WHAT THE EXERCISE ASKS: Reproduce the material word for word, from its first line through the line containing "Dot at: (196, 300)".

--- start of DATA FOR THIS TASK ---

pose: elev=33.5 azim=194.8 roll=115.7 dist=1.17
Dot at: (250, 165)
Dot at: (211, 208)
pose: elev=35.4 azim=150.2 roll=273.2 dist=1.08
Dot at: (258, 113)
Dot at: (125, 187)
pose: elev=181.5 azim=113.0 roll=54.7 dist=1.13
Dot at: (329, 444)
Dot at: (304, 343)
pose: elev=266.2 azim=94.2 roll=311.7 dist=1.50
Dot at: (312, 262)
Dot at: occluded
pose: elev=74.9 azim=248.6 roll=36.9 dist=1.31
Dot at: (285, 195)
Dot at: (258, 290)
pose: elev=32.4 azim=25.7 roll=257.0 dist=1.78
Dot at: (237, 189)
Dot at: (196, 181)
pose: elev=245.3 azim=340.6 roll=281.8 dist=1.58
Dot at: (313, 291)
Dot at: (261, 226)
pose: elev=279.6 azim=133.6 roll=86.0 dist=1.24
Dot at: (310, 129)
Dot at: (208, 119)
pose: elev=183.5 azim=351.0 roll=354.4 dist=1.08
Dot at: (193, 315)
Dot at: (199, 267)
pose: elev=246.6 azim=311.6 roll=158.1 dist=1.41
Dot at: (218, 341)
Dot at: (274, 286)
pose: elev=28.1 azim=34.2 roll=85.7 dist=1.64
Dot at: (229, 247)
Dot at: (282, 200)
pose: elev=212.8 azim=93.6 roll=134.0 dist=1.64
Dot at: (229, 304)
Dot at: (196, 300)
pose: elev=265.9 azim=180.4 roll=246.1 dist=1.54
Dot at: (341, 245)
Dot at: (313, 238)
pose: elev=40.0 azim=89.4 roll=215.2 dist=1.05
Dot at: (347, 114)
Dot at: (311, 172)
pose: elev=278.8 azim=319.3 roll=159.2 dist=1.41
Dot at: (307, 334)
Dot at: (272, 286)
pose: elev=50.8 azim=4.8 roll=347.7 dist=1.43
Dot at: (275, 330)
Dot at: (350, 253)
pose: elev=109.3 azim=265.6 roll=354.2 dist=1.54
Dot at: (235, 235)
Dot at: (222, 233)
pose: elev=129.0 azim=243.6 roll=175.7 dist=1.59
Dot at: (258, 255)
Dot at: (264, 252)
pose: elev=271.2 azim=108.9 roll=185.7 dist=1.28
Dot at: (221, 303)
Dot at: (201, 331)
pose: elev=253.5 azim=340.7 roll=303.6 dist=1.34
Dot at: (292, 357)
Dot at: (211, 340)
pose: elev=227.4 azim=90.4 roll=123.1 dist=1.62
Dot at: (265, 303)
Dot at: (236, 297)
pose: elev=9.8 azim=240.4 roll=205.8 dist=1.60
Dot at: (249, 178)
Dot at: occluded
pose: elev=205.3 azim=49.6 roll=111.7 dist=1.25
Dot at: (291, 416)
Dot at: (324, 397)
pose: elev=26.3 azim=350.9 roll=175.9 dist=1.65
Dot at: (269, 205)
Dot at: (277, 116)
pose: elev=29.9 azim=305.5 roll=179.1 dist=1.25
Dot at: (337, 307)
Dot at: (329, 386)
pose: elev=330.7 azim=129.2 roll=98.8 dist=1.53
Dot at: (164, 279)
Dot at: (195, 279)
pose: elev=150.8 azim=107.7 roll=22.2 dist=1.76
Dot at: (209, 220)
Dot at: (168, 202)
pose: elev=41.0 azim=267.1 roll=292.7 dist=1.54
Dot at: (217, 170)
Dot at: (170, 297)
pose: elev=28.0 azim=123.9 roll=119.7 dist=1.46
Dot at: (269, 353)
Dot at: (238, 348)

--- end of DATA FOR THIS TASK ---

THE SOLUTION:
pose: elev=33.5 azim=194.8 roll=115.7 dist=1.17
Dot at: (250, 165)
Dot at: (211, 208)
pose: elev=35.4 azim=150.2 roll=273.2 dist=1.08
Dot at: (258, 113)
Dot at: (125, 187)
pose: elev=181.5 azim=113.0 roll=54.7 dist=1.13
Dot at: (329, 444)
Dot at: (304, 343)
pose: elev=266.2 azim=94.2 roll=311.7 dist=1.50
Dot at: (312, 262)
Dot at: occluded
pose: elev=74.9 azim=248.6 roll=36.9 dist=1.31
Dot at: (285, 195)
Dot at: (258, 290)
pose: elev=32.4 azim=25.7 roll=257.0 dist=1.78
Dot at: (237, 189)
Dot at: (196, 181)
pose: elev=245.3 azim=340.6 roll=281.8 dist=1.58
Dot at: (313, 291)
Dot at: (261, 226)
pose: elev=279.6 azim=133.6 roll=86.0 dist=1.24
Dot at: (310, 129)
Dot at: (208, 119)
pose: elev=183.5 azim=351.0 roll=354.4 dist=1.08
Dot at: (193, 315)
Dot at: (199, 267)
pose: elev=246.6 azim=311.6 roll=158.1 dist=1.41
Dot at: (218, 341)
Dot at: (274, 286)
pose: elev=28.1 azim=34.2 roll=85.7 dist=1.64
Dot at: (229, 247)
Dot at: (282, 200)
pose: elev=212.8 azim=93.6 roll=134.0 dist=1.64
Dot at: (229, 304)
Dot at: (196, 300)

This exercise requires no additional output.